Italy tipped to bring down euro

The embattled euro may not survive much longer, with one economist predicting Italy will be the country to bring the single currency toppling down.

Australian economist Bill Mitchell says Italy will likely be the nation to bring down the euro ahead of a string of elections this year, if populist Five Star Movement (FSM) comes to power.

“It’ll only take one big political shift and I guess everyone’s banking now on Italy because [FSM leader] Beppe Grillo looks like he’s got a much better chance than Marine Le Pen in France,” Mr Mitchell told nestegg.com.au.

“I don’t think the French will leave, I think it’ll be the Italians.”

The prediction comes in the wake of former Italian Prime Minister Matteo Renzi’s decision to step down in December, following an unsuccessful referendum to renegotiate government powers.

Meanwhile, the world’s oldest bank, Monte dei Paschi di siena’s appeal to the Italian government for a bailout just weeks ago at the expense of Italian investors is likely to encourage support for FSM, already riding a wave of populism.

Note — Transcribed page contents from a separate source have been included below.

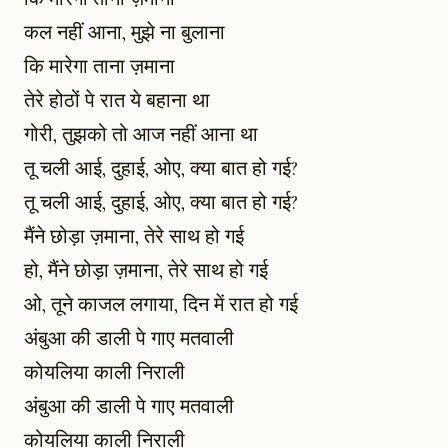
कल नहीं आना, मुझे ना बुलाना
कि मारेगा ताना ज़माना
तेरे होठों पे रात ये बहाना था
गोरी, तुझको तो आज नहीं आना था
तू चली आई, दुहाई, ओए, क्या बात हो गई?
तू चली आई, दुहाई, ओए, क्या बात हो गई?
मैंने छोड़ा ज़माना, तेरे साथ हो गई
हो, मैंने छोड़ा ज़माना, तेरे साथ हो गई
ओ, तूने काजल लगाया, दिन में रात हो गई
अंबुआ की डाली पे गाए मतवाली
कोयलिया काली निराली
अंबुआ की डाली पे गाए मतवाली
कोयलिया काली निराली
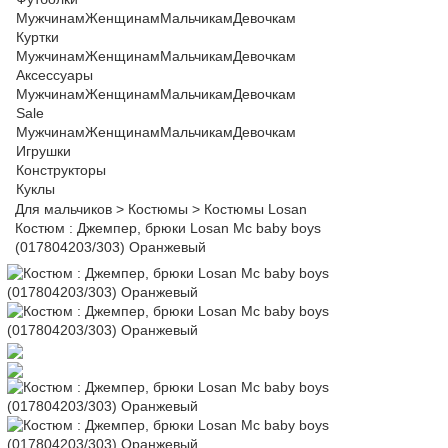
Мужчинам
Женщинам
Мальчикам
Девочкам
Куртки
Мужчинам
Женщинам
Мальчикам
Девочкам
Аксессуары
Мужчинам
Женщинам
Мальчикам
Девочкам
Sale
Мужчинам
Женщинам
Мальчикам
Девочкам
Игрушки
Конструкторы
Куклы
Для мальчиков
>
Костюмы
>
Костюмы Losan
Костюм : Джемпер, брюки Losan Mc baby boys
(017804203/303) Оранжевый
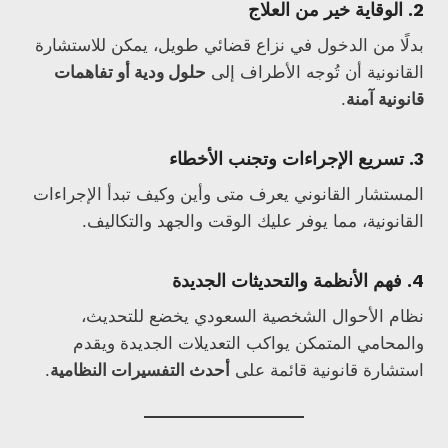
2. الوقاية خير من العلاج
بدلًا من الدخول في نزاع قضائي طويل، يمكن للاستشارة
القانونية أن تُوجه الأطراف إلى
حلول ودية أو تفاهمات
قانونية آمنة
.
3. تسريع الإجراءات وتجنب الأخطاء
المستشار القانوني يعرف متى وأين وكيف تبدأ الإجراءات
القانونية، مما يوفر عليك الوقت والجهد والتكاليف.
4. فهم الأنظمة والتحديثات الجديدة
نظام الأحوال الشخصية السعودي يخضع للتحديث،
والمحامي المتمكن يواكب التعديلات الجديدة ويقدم
استشارة قانونية قائمة على
أحدث التفسيرات النظامية
.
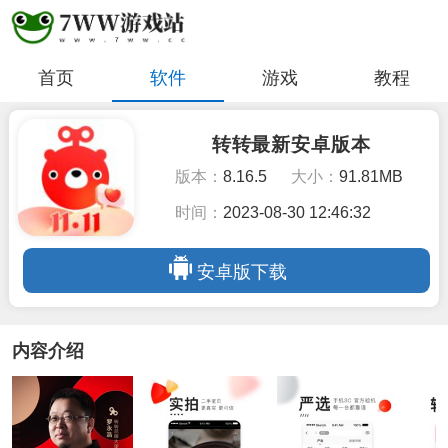
首页
软件
游戏
教程
转转最新安卓版本
版本：
8.16.5
大小：
91.81MB
时间：
2023-08-30 12:46:32
安卓版下载
内容介绍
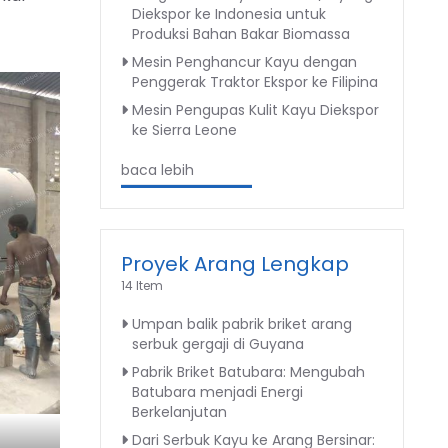
Diekspor ke Indonesia untuk
Produksi Bahan Bakar Biomassa
Mesin Penghancur Kayu dengan
Penggerak Traktor Ekspor ke Filipina
Mesin Pengupas Kulit Kayu Diekspor
ke Sierra Leone
baca lebih
Proyek Arang Lengkap
14 Item
Umpan balik pabrik briket arang
serbuk gergaji di Guyana
Pabrik Briket Batubara: Mengubah
Batubara menjadi Energi
Berkelanjutan
Dari Serbuk Kayu ke Arang Bersinar:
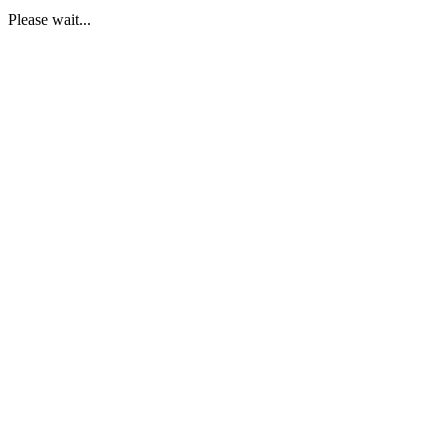
Please wait...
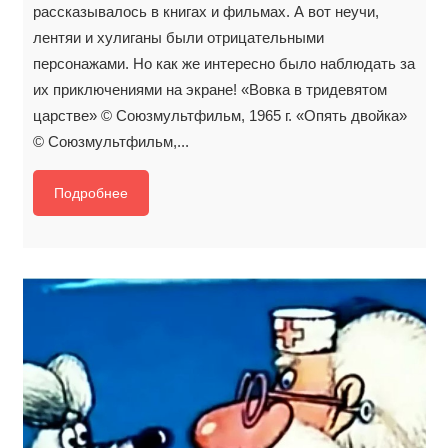
рассказывалось в книгах и фильмах. А вот неучи,
лентяи и хулиганы были отрицательными
персонажами. Но как же интересно было наблюдать за
их приключениями на экране! «Вовка в тридевятом
царстве» © Союзмультфильм, 1965 г. «Опять двойка»
© Союзмультфильм,...
Подробнее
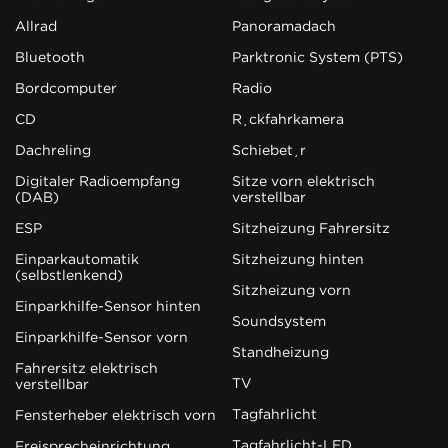
Allrad
Panoramadach
Bluetooth
Parktronic System (PTS)
Bordcomputer
Radio
CD
Rückfahrkamera
Dachreling
Schiebetür
Digitaler Radioempfang
Sitze vorn elektrisch
(DAB)
verstellbar
ESP
Sitzheizung Fahrersitz
Einparkautomatik
Sitzheizung hinten
(selbstlenkend)
Sitzheizung vorn
Einparkhilfe-Sensor hinten
Soundsystem
Einparkhilfe-Sensor vorn
Standheizung
Fahrersitz elektrisch
TV
verstellbar
Tagfahrlicht
Fensterheber elektrisch vorn
Tagfahrlicht-LED
Freisprecheinrichtung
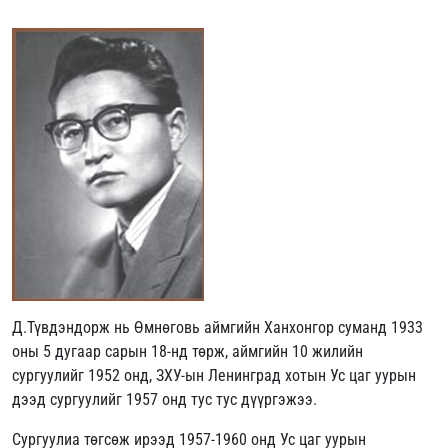
Д.Түвдэндорж нь Өмнөговь аймгийн Ханхонгор суманд 1933
оны 5 дугаар сарын 18-нд төрж, аймгийн 10 жилийн
сургуулийг 1952 онд, ЗХУ-ын Ленинград хотын Ус цаг уурын
дээд сургуулийг 1957 онд тус тус дүүргэжээ.
Сургуулиа төгсөж ирээд 1957-1960 онд Ус цаг уурын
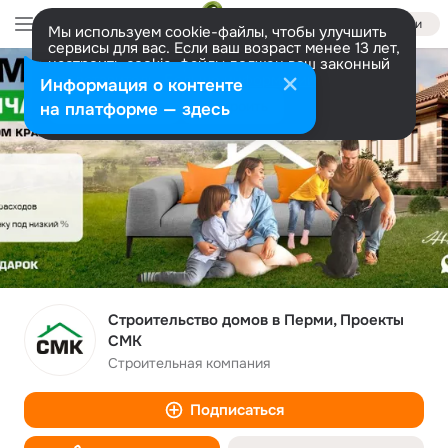
Войти
Мы используем cookie-файлы, чтобы улучшить
сервисы для вас. Если ваш возраст менее 13 лет,
настроить cookie-файлы должен ваш законный
представитель.
Больше информации
Информация о контенте
Разрешить все
Настроить
на платформе — здесь
Строительство домов в Перми, Проекты
СМК
Строительная компания
Подписаться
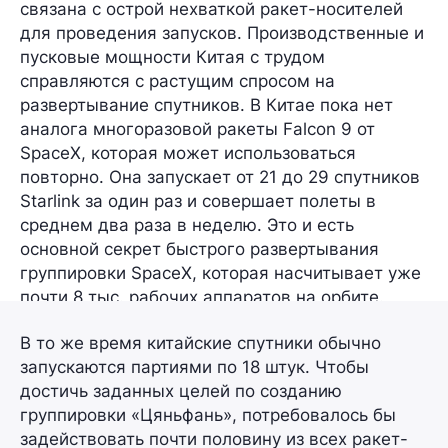
связана с острой нехваткой ракет-носителей
для проведения запусков. Производственные и
пусковые мощности Китая с трудом
справляются с растущим спросом на
развертывание спутников. В Китае пока нет
аналога многоразовой ракеты Falcon 9 от
SpaceX, которая может использоваться
повторно. Она запускает от 21 до 29 спутников
Starlink за один раз и совершает полеты в
среднем два раза в неделю. Это и есть
основной секрет быстрого развертывания
группировки
SpaceX,
которая насчитывает уже
почти 8 тыс.
рабочих аппаратов на орбите.
В то же время китайские спутники обычно
запускаются партиями по 18 штук. Чтобы
достичь заданных целей по созданию
группировки «Цяньфань», потребовалось бы
задействовать почти половину из всех ракет-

“I think the political resonances around Europe are moving in that direction [and while] I don’t think Marine Le Pen can win the presidency, she’ll rock the boat severely. There’ll be a major shift in the Italian elections, the Spanish electoral system can barely deliver a government and Greece is headed for even more instability in the next month,” Mr Mitchell said.

“In the long run, it’ll become apparent that someone will leave or get kicked out of the union,” he added.

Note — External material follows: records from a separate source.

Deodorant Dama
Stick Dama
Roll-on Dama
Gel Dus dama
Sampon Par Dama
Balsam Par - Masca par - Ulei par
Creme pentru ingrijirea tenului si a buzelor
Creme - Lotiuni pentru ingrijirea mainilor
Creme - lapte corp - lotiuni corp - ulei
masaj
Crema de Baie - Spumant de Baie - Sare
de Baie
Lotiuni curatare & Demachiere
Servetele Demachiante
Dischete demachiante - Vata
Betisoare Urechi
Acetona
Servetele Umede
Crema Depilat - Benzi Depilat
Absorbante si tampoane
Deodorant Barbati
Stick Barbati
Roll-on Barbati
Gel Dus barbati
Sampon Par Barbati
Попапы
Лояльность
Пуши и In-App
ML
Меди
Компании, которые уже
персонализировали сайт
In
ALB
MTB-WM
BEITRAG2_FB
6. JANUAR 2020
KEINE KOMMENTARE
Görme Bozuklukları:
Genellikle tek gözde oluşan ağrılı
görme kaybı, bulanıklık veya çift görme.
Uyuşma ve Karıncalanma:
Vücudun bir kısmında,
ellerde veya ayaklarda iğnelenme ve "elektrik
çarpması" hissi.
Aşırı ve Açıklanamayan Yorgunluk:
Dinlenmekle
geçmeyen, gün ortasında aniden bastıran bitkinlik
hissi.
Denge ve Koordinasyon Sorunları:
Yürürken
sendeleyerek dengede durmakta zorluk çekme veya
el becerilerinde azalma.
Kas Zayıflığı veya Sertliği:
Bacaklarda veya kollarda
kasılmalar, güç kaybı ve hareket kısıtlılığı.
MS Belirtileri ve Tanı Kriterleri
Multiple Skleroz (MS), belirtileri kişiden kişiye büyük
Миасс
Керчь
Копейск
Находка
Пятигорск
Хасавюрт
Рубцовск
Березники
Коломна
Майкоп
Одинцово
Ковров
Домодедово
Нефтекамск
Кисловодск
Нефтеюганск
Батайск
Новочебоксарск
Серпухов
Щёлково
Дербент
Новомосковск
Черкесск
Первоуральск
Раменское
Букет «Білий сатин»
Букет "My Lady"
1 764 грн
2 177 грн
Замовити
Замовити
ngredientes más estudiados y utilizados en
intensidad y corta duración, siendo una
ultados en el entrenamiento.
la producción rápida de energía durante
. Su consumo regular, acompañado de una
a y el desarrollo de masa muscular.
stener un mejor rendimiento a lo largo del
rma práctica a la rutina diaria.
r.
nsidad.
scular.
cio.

“Economically, it’s dead in the water. It can’t possibly deliver long-term prosperity and the damage that it is causing and the intergenerational costs it’s creating are going to be massive.”

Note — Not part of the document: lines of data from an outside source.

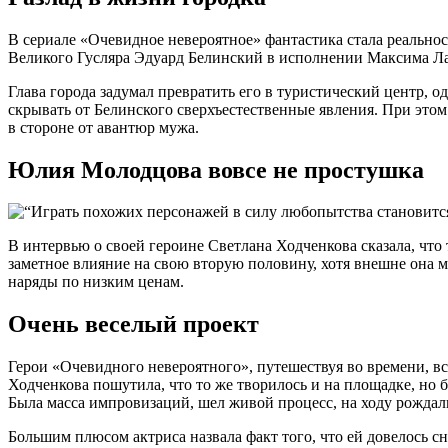
В сериале «Очевидное невероятное» фантастика стала реально
Великого Гусляра Эдуард Белинский в исполнении Максима Ла
Глава города задумал превратить его в туристический центр, 
скрывать от Белинского сверхъестественные явления. При этом
в стороне от авантюр мужа.
Юлия Молодцова вовсе не простушка
В интервью о своей героине Светлана Ходченкова сказала, что
заметное влияние на свою вторую половину, хотя внешне она м
наряды по низким ценам.
Очень веселый проект
Герои «Очевидного невероятного», путешествуя во времени, в
Ходченкова пошутила, что то же творилось и на площадке, но 
Была масса импровизаций, шел живой процесс, на ходу рождал
Большим плюсом актриса назвала факт того, что ей довелось 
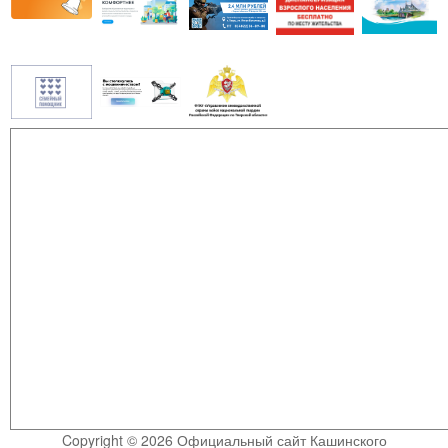
Copyright © 2026 Официальный сайт Кашинского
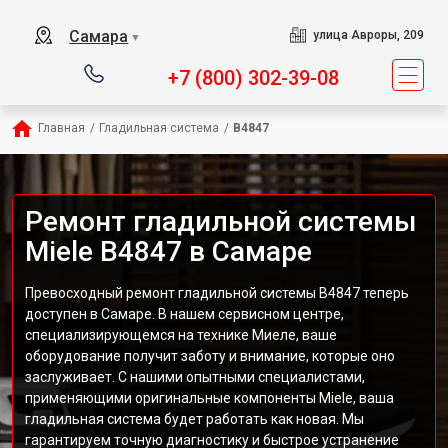
Самара
улица Авроры, 209
▼
+7 (800) 302-39-08
Главная
/
Гладильная система
/
B4847
Ремонт гладильной системы
Miele B4847 в Самаре
Превосходный ремонт гладильной системы B4847 теперь
доступен в Самаре. В нашем сервисном центре,
специализирующемся на технике Миеле, ваше
оборудование получит заботу и внимание, которые оно
заслуживает. С нашими опытными специалистами,
применяющими оригинальные компоненты Miele, ваша
гладильная система будет работать как новая. Мы
гарантируем точную диагностику и быстрое устранение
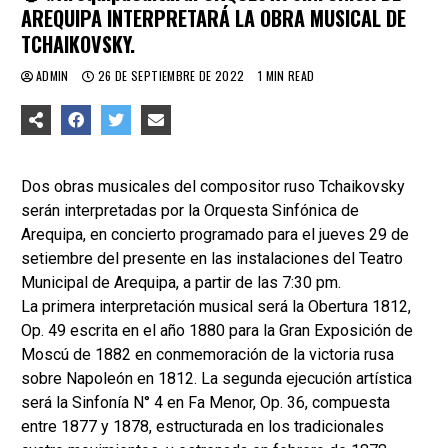
AREQUIPA INTERPRETARÁ LA OBRA MUSICAL DE
TCHAIKOVSKY.
ADMIN
26 DE SEPTIEMBRE DE 2022
1 MIN READ
Dos obras musicales del compositor ruso Tchaikovsky
serán interpretadas por la Orquesta Sinfónica de
Arequipa, en concierto programado para el jueves 29 de
setiembre del presente en las instalaciones del Teatro
Municipal de Arequipa, a partir de las 7:30 pm.
La primera interpretación musical será la Obertura 1812,
Op. 49 escrita en el año 1880 para la Gran Exposición de
Moscú de 1882 en conmemoración de la victoria rusa
sobre Napoleón en 1812. La segunda ejecución artística
será la Sinfonía N° 4 en Fa Menor, Op. 36, compuesta
entre 1877 y 1878, estructurada en los tradicionales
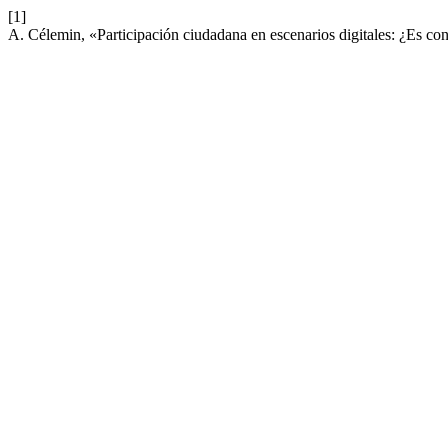
[1]
A. Célemin, «Participación ciudadana en escenarios digitales: ¿Es con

However, it remains to be seen where Europeans will draw the line.

“While I think that the majority of Italians still want the euro, they’re living in a dream world. They want the euro but they also don’t want austerity and they can’t have both under the way the union is constructed,” Mr Mitchell said.

“Their banking system is insolvent. It’s being propped up at the moment, but how long the ECB allows the banking system to remain intact is a good question. I suspect they will keep propping it up for now simply because if the Italian banks collapse, it’ll be chaos.”